Question

A rod made up of metal is 1.2m long and 0.8cm in diameter. Its resistance is $3.5\times {{10}^{-3}}\Omega $. Another disc made up of the same metal is 2cm in diameter and 1.25mm thick. What is the resistance between the round faces of the disc?
$\text{A}\text{. }1.35\times {{10}^{-8}}\Omega $
$\text{B}\text{. 2}.70\times {{10}^{-7}}\Omega $
$\text{C}\text{. 5}.82\times {{10}^{-7}}\Omega $
$\text{D}\text{. 8}.10\times {{10}^{-6}}\Omega $

Answer 1

Hint: Use the formula for resistance. i.e. $R=\dfrac{\rho l}{A}$. First find the resistivity of the material (metal) by which the rod is made. The resistivity of the disc will be the same.

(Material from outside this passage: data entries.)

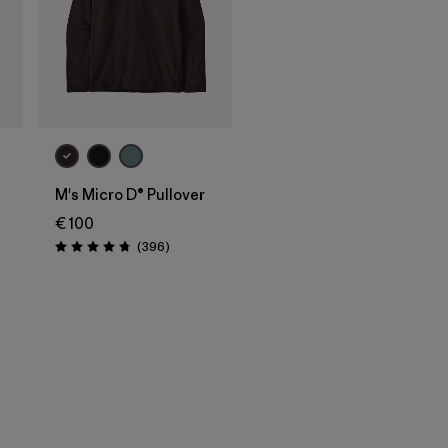
M's Micro D® Pullover
€ 100
Avis
(396
)
Évaluation: 4.7 / 5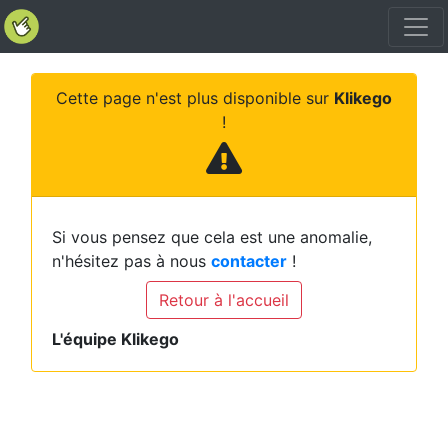
Cette page n'est plus disponible sur
Klikego
!
Si vous pensez que cela est une anomalie,
n'hésitez pas à nous
contacter
!
Retour à l'accueil
L'équipe Klikego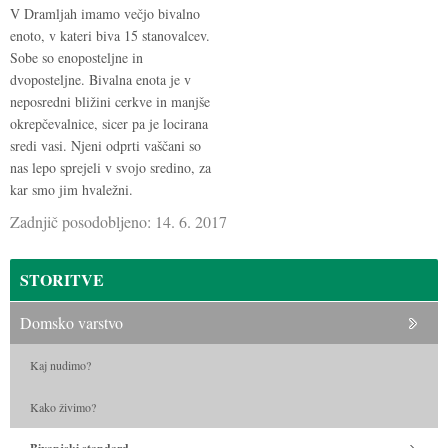
V Dramljah imamo večjo bivalno
enoto, v kateri biva 15 stanovalcev.
Sobe so enoposteljne in
dvoposteljne. Bivalna enota je v
neposredni bližini cerkve in manjše
okrepčevalnice, sicer pa je locirana
sredi vasi. Njeni odprti vaščani so
nas lepo sprejeli v svojo sredino, za
kar smo jim hvaležni.
Zadnjič posodobljeno: 14. 6. 2017
STORITVE
Domsko varstvo
Kaj nudimo?
Kako živimo?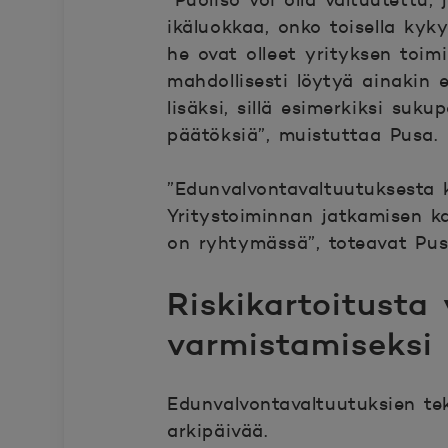
”Puoliso voi olla valtuutettu
ikäluokkaa, onko toisella kyk
he ovat olleet yrityksen toi
mahdollisesti löytyä ainakin 
lisäksi, sillä esimerkiksi suk
päätöksiä”, muistuttaa Pusa.
”Edunvalvontavaltuutuksesta k
Yritystoiminnan jatkamisen ka
on ryhtymässä”, toteavat Pus
Riskikartoitusta
varmistamiseksi
Edunvalvontavaltuutuksien te
arkipäivää.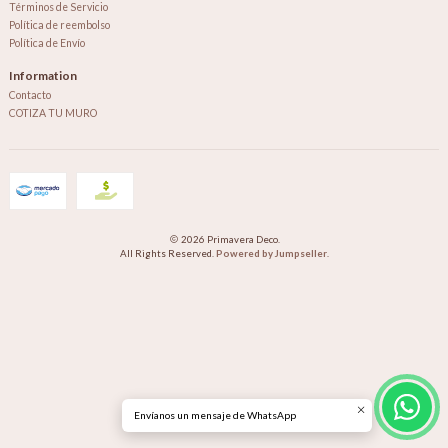
Términos de Servicio
Política de reembolso
Política de Envío
Information
Contacto
COTIZA TU MURO
2026 Primavera Deco.
All Rights Reserved.
Powered by Jumpseller
.
Envíanos un mensaje de WhatsApp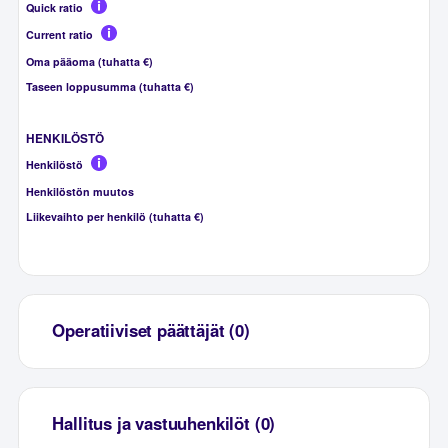
Quick ratio
Current ratio
Oma pääoma (tuhatta €)
Taseen loppusumma (tuhatta €)
HENKILÖSTÖ
Henkilöstö
Henkilöstön muutos
Liikevaihto per henkilö (tuhatta €)
Operatiiviset päättäjät (0)
Hallitus ja vastuuhenkilöt (0)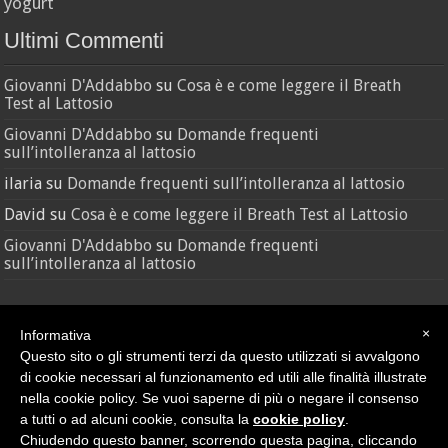
yogurt
Ultimi Commenti
Giovanni D'Addabbo
su
Cosa è e come leggere il Breath
Test al Lattosio
Giovanni D'Addabbo
su
Domande frequenti
sull’intolleranza al lattosio
ilaria
su
Domande frequenti sull’intolleranza al lattosio
David
su
Cosa è e come leggere il Breath Test al Lattosio
Giovanni D'Addabbo
su
Domande frequenti
sull’intolleranza al lattosio
×
Informativa
Questo sito o gli strumenti terzi da questo utilizzati si avvalgono
di cookie necessari al funzionamento ed utili alle finalità illustrate
nella cookie policy. Se vuoi saperne di più o negare il consenso
Credit
•
Sitemap
a tutti o ad alcuni cookie, consulta la
cookie policy
.
© Nutras Srl - Via della Pace, 279 - 62100 Macerata (MC) | P.IVA
Chiudendo questo banner, scorrendo questa pagina, cliccando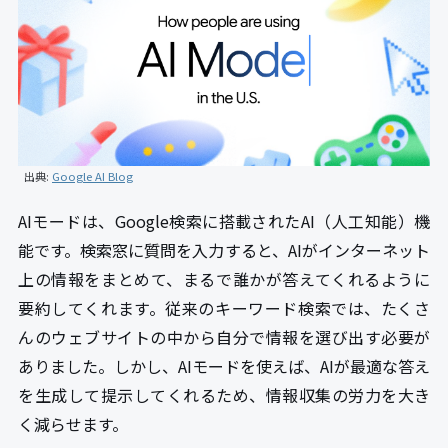
出典:
Google AI Blog
AIモードは、Google検索に搭載されたAI（人工知能）機
能です。検索窓に質問を入力すると、AIがインターネット
上の情報をまとめて、まるで誰かが答えてくれるように
要約してくれます。従来のキーワード検索では、たくさ
んのウェブサイトの中から自分で情報を選び出す必要が
ありました。しかし、AIモードを使えば、AIが最適な答え
を生成して提示してくれるため、情報収集の労力を大き
く減らせます。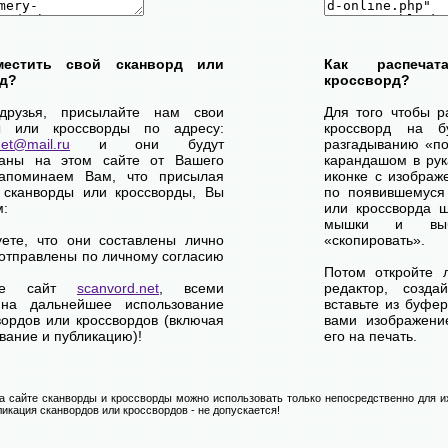
местить свой сканворд или
Как распеча
д?
кроссворд?
друзья, присылайте нам свои
Для того чтобы р
ы или кроссворды по адресу:
кроссворд на б
net@mail.ru
и они будут
разгадыванию «по-
ваны на этом сайте от Вашего
карандашом в рук
апоминаем Вам, что присылая
иконке с изображ
 сканворды или кроссворды, Вы
по появившемуся
м:
или кроссворда щ
мышки и выб
уете, что они составлены лично
«скопировать».
отправлены по личному согласию
Потом откройте 
ете сайт
scanvord.net
, всеми
редактор, созд
на дальнейшее использование
вставьте из буфе
вордов или кроссвордов (включая
вами изображение
вание и публикацию)!
его на печать.
 сайте сканворды и кроссворды можно использовать только непосредственно для их
икация сканвордов или кроссвордов - не допускается!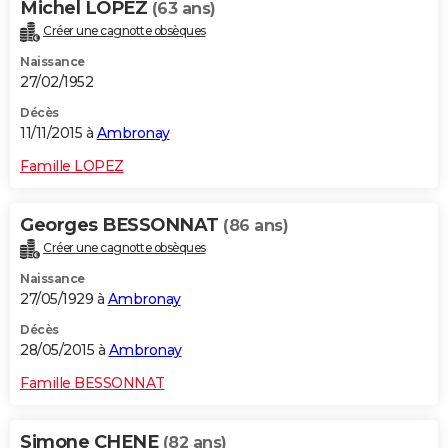
Michel LOPEZ
(63 ans)
Créer une cagnotte obsèques
Naissance
27/02/1952
Décès
11/11/2015 à
Ambronay
Famille LOPEZ
Georges BESSONNAT
(86 ans)
Créer une cagnotte obsèques
Naissance
27/05/1929 à
Ambronay
Décès
28/05/2015 à
Ambronay
Famille BESSONNAT
Simone CHENE
(82 ans)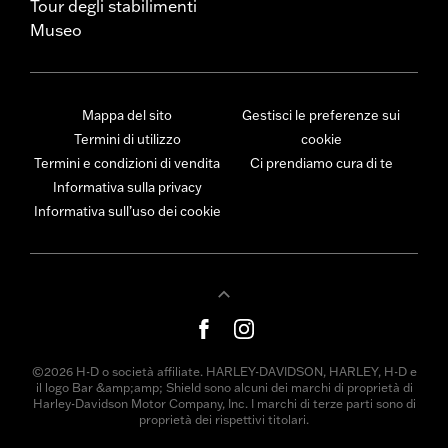
Tour degli stabilimenti
Museo
Mappa del sito
Gestisci le preferenze sui
Termini di utilizzo
cookie
Termini e condizioni di vendita
Ci prendiamo cura di te
Informativa sulla privacy
Informativa sull’uso dei cookie
©2026 H-D o società affiliate. HARLEY-DAVIDSON, HARLEY, H-D e
il logo Bar &amp;amp; Shield sono alcuni dei marchi di proprietà di
Harley-Davidson Motor Company, Inc. I marchi di terze parti sono di
proprietà dei rispettivi titolari.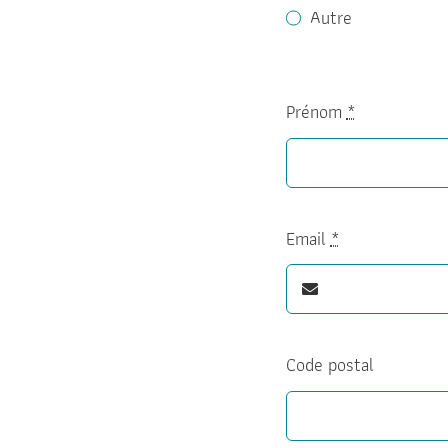
Autre
Prénom
*
Email
*
Code postal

Calculate A and l for the disc and then calculate the resistance of the disc using $R=\dfrac{\rho l}{A}$.

Formula used:
$R=\dfrac{\rho l}{A}$

Complete step-by-step answer:
The resistance of a rod of length l and uniform cross sectional A is given as $R=\dfrac{\rho l}{A}$ …... (i).
Here, $\rho $ is the resistivity of material that the rod is made up of.
In the question the given rod has length l = 1.2m. Let us consider that it has a uniform cross section and it is circular. The diameter of the cross section is given to be 0.8cm. Therefore, its radius will be r = 0.4cm = $0.4\times {{10}^{-2}}m$.
The area of the cross section will be A = $\pi {{r}^{2}}=\pi {{\left( 0.4\times {{10}^{-2}} \right)}^{2}}=16\pi \times {{10}^{-6}}{{m}^{2}}$.
The resistance of the rod is given to be R = $3.5\times {{10}^{-3}}\Omega $.
Substitute the values of R, l and A equation (i).
$\Rightarrow 3.5\times {{10}^{-3}}\Omega =\dfrac{\rho (1.2)}{16\pi \times {{10}^{-6}}}$
$\Rightarrow \rho =\dfrac{3.5\times {{10}^{-3}}\times 16\pi \times {{10}^{-6}}}{1.2}=46.66\pi \times {{10}^{-9}}\Omega m$
This means that the resistivity of the metal from which the rod is made is $46.66\pi \times {{10}^{-9}}\Omega m$.
When a disc is made from this metal, the resistivity of the disc will also be $\rho =46.66\pi \times {{10}^{-9}}\Omega m$.
It is given that the disc is 1.25mm thick and its diameter is 2cm. This means its radius r’ = 1cm.
Consider this disc as a cylinder. The length (l’) of the cylinder is the same as the width (thickness) of the disc. Therefore, l’ = 1.25mm = $1.25\times {{10}^{-3}}m$.
 The radius of the circular surface is r’ = 1cm = 0.01m. The cross sectional area of the cylinder will be A’ = $\pi r{{'}^{2}}=\pi {{\left( 0.01 \right)}^{2}}{{m}^{2}}$
The resistance of the disc will be $R'=\dfrac{\rho l'}{A'}$ …… (ii).
Substitute the values of $\rho $, l’, A’ in equation (ii).
$R'=\dfrac{\left( 46.66\pi \times {{10}^{-9}} \right)1.25\times {{10}^{-3}}}{\pi {{\left( 0.01 \right)}^{2}}}=5.82\times {{10}^{-7}}\Omega $
Hence, the correct option is C.

Note: Note that the resistivity is a material property. Meaning it depends on the material of a given substance. Substances of different shape and sizes but made up of the same material, have the same resistivity.